:: What to work on ::
Going through the data below, copy out each line where the word "font" shows up.

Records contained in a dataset
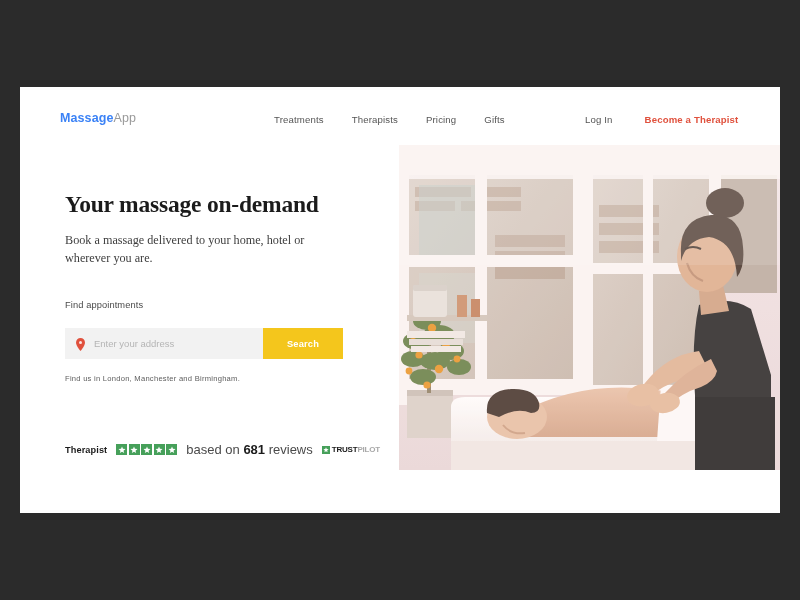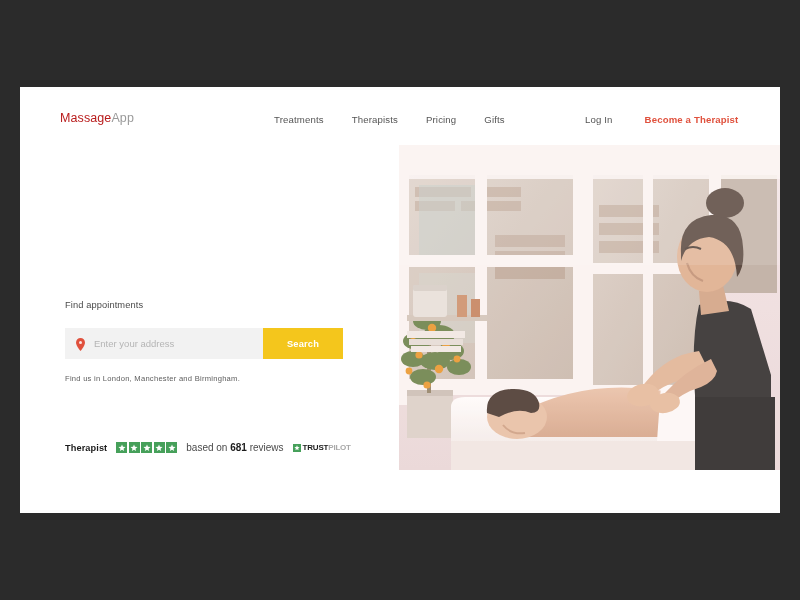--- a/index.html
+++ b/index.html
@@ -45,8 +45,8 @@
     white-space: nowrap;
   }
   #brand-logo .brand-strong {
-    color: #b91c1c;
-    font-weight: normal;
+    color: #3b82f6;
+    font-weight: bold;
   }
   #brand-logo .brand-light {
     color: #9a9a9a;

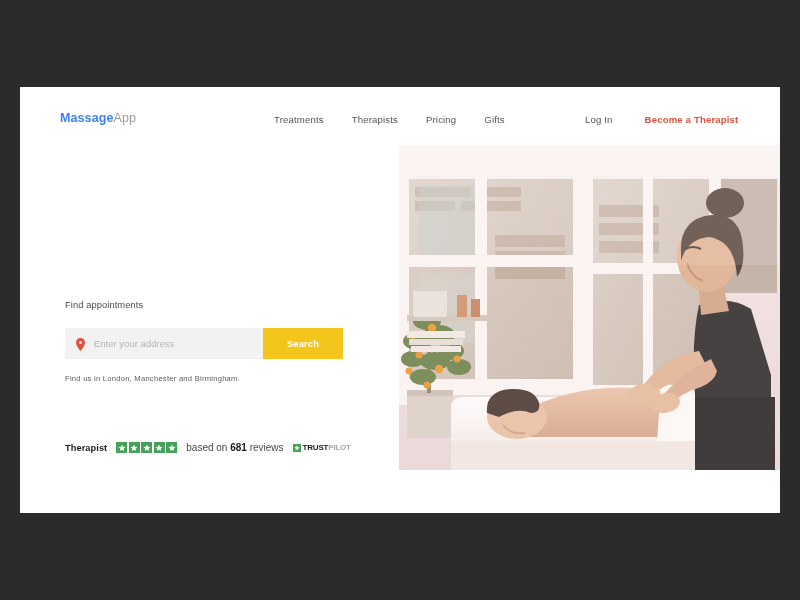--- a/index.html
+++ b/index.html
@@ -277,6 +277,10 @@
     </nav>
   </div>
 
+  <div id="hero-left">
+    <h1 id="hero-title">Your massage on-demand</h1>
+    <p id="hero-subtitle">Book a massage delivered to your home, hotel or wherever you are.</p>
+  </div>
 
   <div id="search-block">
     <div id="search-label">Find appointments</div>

:: Answer area ::
-    font-weight: normal;
+    font-weight: bold;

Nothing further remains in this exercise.